As I noted in a previous post (May 15, 2012, below), my Tolstoyanism is a morally enabling tradition. It enables me to "imaginatively project myself into the shoes of another" and, in so doing, to acquire the kind of insight that makes for genuine ethical engagement.
But what is that?
It is, as Mikhail Bakhtin argued, an approach to life that offers no "alibi for being." Morson summarizes the Russian thinker's notion thus:
In his writings on ethics, Bakhtin outlined numerous ways in which thinkers can avoid engaging with the world. They can live "representatively" by allowing the ideology or religion to which they subscribe make their moral decisions for them. Intellectual systems thus provide an "alibi for being," to use Bakhtin's term. But to be truly alive and truly ethical is to recognize that "there is no alibi." Without any guarantees, one must directly engage with others and expose oneself to perspectives and feelings different from one's own. One must risk one's sense of self and most cherished values. Morson, "At Last," 351.
The manner in which one engages "directly" with others is, in a word, "novelistic," i.e., it replicates the kind of dialogic engagement to which great fiction invites us. Again, Morson interprets Bakhtin: "Great works invite us to do two things: first, 'live into' them and understand them from within; then, enter into dialogue with their perspective from one's own" ("At Last," 355).

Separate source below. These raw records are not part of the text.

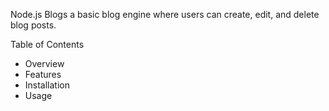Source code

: Node.js Blogs
a basic blog engine where users can create, edit, and delete blog posts.

Table of Contents
- Overview
- Features
- Installation
- Usage

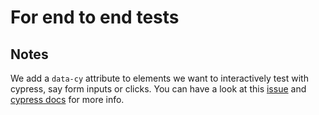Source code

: # For end to end tests

Notes
--------

We add a `data-cy` attribute to elements we want to interactively test with cypress, say form inputs or clicks.
You can have a look at this [issue](https://github.com/cypress-io/cypress/issues/1212#issuecomment-360395261)  and  [cypress docs](https://docs.cypress.io/guides/references/best-practices.html#Selecting-Elements) for more info.
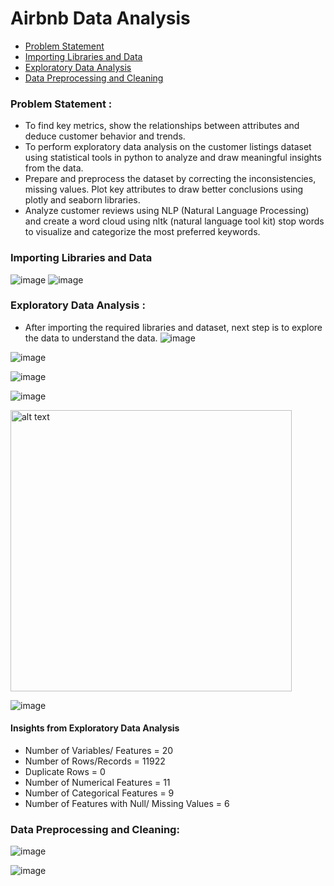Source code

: # Airbnb Data Analysis
* [Problem Statement](#ps)
* [Importing Libraries and Data](#data)
* [Exploratory Data Analysis](#ed)
* [Data Preprocessing and Cleaning](#dp)


<a name="ps"></a>
### Problem Statement : 
* To find key metrics, show the relationships between attributes and deduce customer behavior and trends.
* To perform exploratory data analysis on the customer listings dataset using statistical tools in python to analyze and draw meaningful insights from the data.
* Prepare and preprocess the dataset by correcting the inconsistencies, missing values. Plot key attributes to draw better conclusions using plotly and seaborn libraries.
* Analyze customer reviews using NLP (Natural Language Processing) and create a word cloud using nltk (natural language tool kit) stop words to visualize and categorize the most preferred keywords.

<a name="data"></a>
### Importing Libraries and Data 
![image](https://user-images.githubusercontent.com/66690240/144605426-abeea0e4-4178-4e6e-a006-c58d8012a878.png)
![image](https://user-images.githubusercontent.com/66690240/144605528-d5a045ab-378f-4f51-ba44-385c0698c284.png)


<a name="ed"></a>
### Exploratory Data Analysis : 
* After importing the required libraries and dataset, next step is to explore the data to understand the data.
![image](https://user-images.githubusercontent.com/66690240/144605714-79f60cef-e231-49aa-ab6f-e61743e967c3.png)

![image](https://user-images.githubusercontent.com/66690240/144605892-80bc8cd1-1750-42b4-abf3-1e9590645176.png)

![image](https://user-images.githubusercontent.com/66690240/144605951-98cad404-7d4b-406f-90ef-a7f367b5fb1a.png)

![image](https://user-images.githubusercontent.com/66690240/144605992-810a4ffe-7bf4-4515-8b7d-864a937e58de.png)



<img src="https://user-images.githubusercontent.com/66690240/143215723-2ab84d94-11a0-4114-80a0-4483162d6384.png" alt="alt text" width="450" height="450">

![image](https://user-images.githubusercontent.com/66690240/144606066-da0fffb2-1a32-4af2-8f35-52ac3f3be57e.png)

#### Insights from Exploratory Data Analysis
* Number of Variables/ Features = 20
* Number of Rows/Records = 11922
* Duplicate Rows = 0
* Number of Numerical Features = 11
* Number of Categorical Features = 9
* Number of Features with Null/ Missing Values = 6


<a name="dp"></a>
### Data Preprocessing and Cleaning: 
![image](https://user-images.githubusercontent.com/66690240/144606305-dd6f382e-60ef-48f2-a63a-cae96513a897.png)

![image](https://user-images.githubusercontent.com/66690240/144606395-6f378169-ff19-4fcb-8b98-83a260427f98.png)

For Bakhtin, fictions are, in a real sense, persons--for they are the products or "offspring" of persons (authors). By the same token, persons are, in a real sense, fictions--for, just like fictions, they resist "finalization," i.e., they or their stories (what we can actually know about them) are always undergoing interpretation (both elaborative and revisionary). See Morson, "At Last," 353-354.
Learning to negotiate novelistic meaning in dialogical fashion is, therefore, ethical training. It is what allows one to come to terms with, say, the complexities of the Iranian government's relationship with the Baha'is--not in order to condone the nature of that relationship but, rather, to be able to parse its peculiar logic and, potentially, to be able to answer it.
Without, in any case, offering an alibi.